Excerpted passage –
◆ ◆ ◆ ◆ ◆ ◆ ◆
Options for Alfresco in the Cloud
Everybody is talking cloud these days and predicting that the cloud will be embraced by organisations throughout 2013. Alfresco have been putting a substantial amount of their corporate energy into ensuring they have an ECM cloud offering available. As the cloud is such a broad term, I will attempt to give you a clear understanding of what Alfresco are offering when they talk about the cloud and explore the different options available for hosting your information in the cloud using Alfresco.
Alfresco Cloud SAS offering
The first option for getting onto the cloud with Alfresco is the software as a service (SAS) offering called my.alfresco.com. Customers can purchase a cloud network subscription and start using Alfresco straight away for ECM. The subscription determines how many named users can access the cloud network and amount of data that can be stored there. Also, if you are an existing Enterprise customer Alfresco will provide you with a cloud network for a specified number of users with no extra charge. The SAS offering is not as feature rich as a standard Alfresco install. Without getting into too much detail, it provides you with the document management functions for Sites. So, for example although this includes document libraries and dashboards, it does not include familiar Site components such as wikis, lists and discussion forums. The system is designed to allow you to collaborate with and manage content. Also included are process management tools such as folder rules and workflows. However, Alfresco are actively developing the list of features available from the SAS offering so the functions available will build out over time. To get a better feel for what the SAS offering provides we suggest you sign up for a free alfresco cloud account at my.alfresco.com.
◆ ◆ ◆ ◆ ◆ ◆ ◆
Collected data –
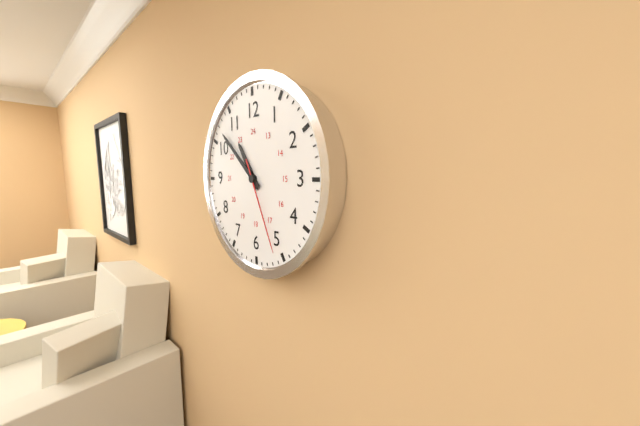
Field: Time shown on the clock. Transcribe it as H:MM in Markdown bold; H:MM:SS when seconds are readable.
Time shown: **10:52:26**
◆ ◆ ◆ ◆ ◆ ◆ ◆
Write the next part of the article on options for running Alfresco in the cloud, picking up right after its final sentence.

The SAS offering is great for SMEs who do not want the overhead of managing an Alfresco instance themselves and/or who have a geographically disperse set of users who need to access corporate information from outside the corporate firewall.
Alfresco Hosted Solution in the cloud
The next option for using Alfresco in the cloud is to use a cloud hosting service. There are many of these available. We recently rolled out Alfresco for Kaplan in Australia and they hosted the alfresco instance in the cloud. Kaplan is made up of more than 20 colleges and learning institutes so it made sense to be able to provide an ECM service faced by Share to their many users. The advantage of hosting your own Alfresco in the cloud is that you get the full feature list that Alfresco supports and can customise it in any way you like.
The basic premise for this type of cloud solution is that you install Alfresco and all of its necessary supporting software such as DB and OpenOffice yourself on a server hosted in the cloud. It’s equivalent to installing an in-house Alfresco but you save on the server management costs. One hosting service that is very popular now is Amazon Web Services (AWS). We often use it when we need to create some test boxes for a customer implementation. They are quick to create and cost effective to run as we only get charged for the duration of the project. As AWS EC2 servers allow you to connect to them via SSH you can also backup and restore them to an internal server using a utility like rsynch.
Amazon Web Services
Alfresco has recently rolled out a number of AWS images (AMIs) that allow you to quickly launch an EC2 server instance with a fully installed Alfresco ECMS. This allows customers to take advantage of some of the great virtualisation features AWS provides such as elastic load balancing, auto-scaling and server and database failover.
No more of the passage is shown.